The next level of retirement plan service: Fee policy statements for 401(k)s

MAR 11, 2014
The next level of retirement plan service and risk management is here: establishing fee policy statements for 401(k) plans. Financial advisers who specialize in retirement plans are finding new ways to distinguish themselves from their competitors, upping the ante in service. Specifically, they're helping to educate workers, increasing enrollment into the retirement plans and raising contribution rates. But beyond those basics, forward-thinking advisers are looking at the fee policy statement — a document that spells out how fees ought to be allocated among all the players within a 401(k) plan — and helping their plan sponsor clients get the most out of it. The fee policy statement answers several questions: Who is paying for the administrative cost of running the plan, the plan sponsor or the participant? Is there revenue sharing between the record keeper and the fund companies? If so, how are plan sponsors accounting for it? Finally, do the service providers restore any leftover revenue-sharing amounts after they've recouped costs and profits? If so, where are those dollars being held? The document also details the plan sponsor's duties with respect to fee oversight — namely, how often the plan's fees should be reviewed. “A fee policy statement focuses plan fiduciaries on the need to evaluate the fees being charged,” said C. Frederick Reish, a partner in the employee benefits and executive compensation practice group at Drinker Biddle & Reath. “It's not so much what the fee policy says in writing but the explanation that the consultant gives when it's brought to the table and how it's applied going forward.”

DISCLOSURE

Growing interest in fee policy statements is an aftereffect of the Labor Department's 2012 emphasis on fee disclosure. Advisers looking to do more for plan sponsor clients note that it's not enough merely to show employers the cost of services and benchmark them against the market.
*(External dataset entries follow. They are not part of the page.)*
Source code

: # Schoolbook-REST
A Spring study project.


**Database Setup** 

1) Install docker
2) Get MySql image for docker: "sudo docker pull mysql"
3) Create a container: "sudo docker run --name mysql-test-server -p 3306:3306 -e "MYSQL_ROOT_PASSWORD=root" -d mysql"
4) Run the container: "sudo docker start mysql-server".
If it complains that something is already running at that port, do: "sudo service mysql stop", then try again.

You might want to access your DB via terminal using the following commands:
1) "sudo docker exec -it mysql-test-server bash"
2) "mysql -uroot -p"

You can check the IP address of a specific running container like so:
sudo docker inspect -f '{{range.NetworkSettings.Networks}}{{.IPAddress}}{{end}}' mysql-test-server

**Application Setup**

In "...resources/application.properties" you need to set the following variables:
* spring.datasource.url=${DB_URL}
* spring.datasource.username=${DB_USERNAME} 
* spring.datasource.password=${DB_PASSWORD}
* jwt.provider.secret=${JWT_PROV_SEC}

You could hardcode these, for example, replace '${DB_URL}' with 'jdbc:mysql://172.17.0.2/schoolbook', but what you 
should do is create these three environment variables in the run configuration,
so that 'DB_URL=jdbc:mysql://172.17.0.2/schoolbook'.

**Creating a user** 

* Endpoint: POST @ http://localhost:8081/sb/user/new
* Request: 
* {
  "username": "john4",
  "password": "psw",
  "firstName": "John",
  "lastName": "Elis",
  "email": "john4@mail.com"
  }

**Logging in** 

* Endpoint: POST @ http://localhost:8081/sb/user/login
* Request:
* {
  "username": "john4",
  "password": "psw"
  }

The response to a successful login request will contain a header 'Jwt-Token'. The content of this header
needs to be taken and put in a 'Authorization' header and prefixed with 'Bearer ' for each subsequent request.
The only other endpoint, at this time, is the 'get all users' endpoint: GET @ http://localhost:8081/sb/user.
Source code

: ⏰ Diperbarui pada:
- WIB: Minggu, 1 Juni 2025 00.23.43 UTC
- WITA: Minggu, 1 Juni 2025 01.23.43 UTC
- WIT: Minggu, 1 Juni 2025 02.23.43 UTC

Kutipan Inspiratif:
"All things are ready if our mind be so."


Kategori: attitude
Plan sponsors want to understand the nitty-gritty of the fees and use any leverage the information provides. “Clients already understand the fees they're paying to the record keeper and to us, as well as whether there are revenue-sharing arrangements or per-head fees,” explained Kathleen A. Kelly, managing partner at Compass Financial Partners. “What's become more of an opportunity for plan sponsors is to look at how the overall administrative costs of a retirement plan are more equitably distributed to ensure all of the participants are paying a similar portion of overall fees.” At J.P. Morgan Retirement Plan Services, large plan sponsors are asking more about products that permit them to bypass revenue sharing altogether, according to Sarah Rasmuss, vice president of product development. Drafting and reviewing a fee policy statement could potentially drive such changes. “Advisers can help plan sponsors understand the options for paying expenses, be it writing a check, debiting participant accounts or using revenue share to offset fees or to level the fees,” Ms. Rasmuss said. “They can lean on the service provider to articulate the options available when managing and reporting those fees.” Advisers and plan sponsors also can use the discussion behind drafting a fee policy statement to determine how they should proceed when participants aren't paying the same amount. “Say I'm in a stable-value account and it has the highest amount of revenue sharing, but another participant is in an index fund and it has zero revenue sharing,” said Randall Long, founder and managing principal at SageView Advisory Group. “Is it fair for the person who's in the index fund to pay none of the fees? The fee policy statement would speak on how to handle those issues.”

LITIGATION TARGET

Experts in the Employee Retirement Income Security Act of 1974 warn that improperly drafted statements can present a litigation target. Fee policy statements can be considered documentation that governs the operation of the plan, so failure to follow a statement can be a fiduciary breach, Mr. Reish noted. The solution: Allow the statements to give plan fiduciaries a little bit of slack. He said the statements ought to clearly state that they are merely guidelines. Documents should say that the plan sponsor will obtain and review information from service providers on the compensation they receive and that the costs will be reviewed against market data, he said. “Once it's in place, every year, the plan committee should review it, even if these are just guidelines,” he added.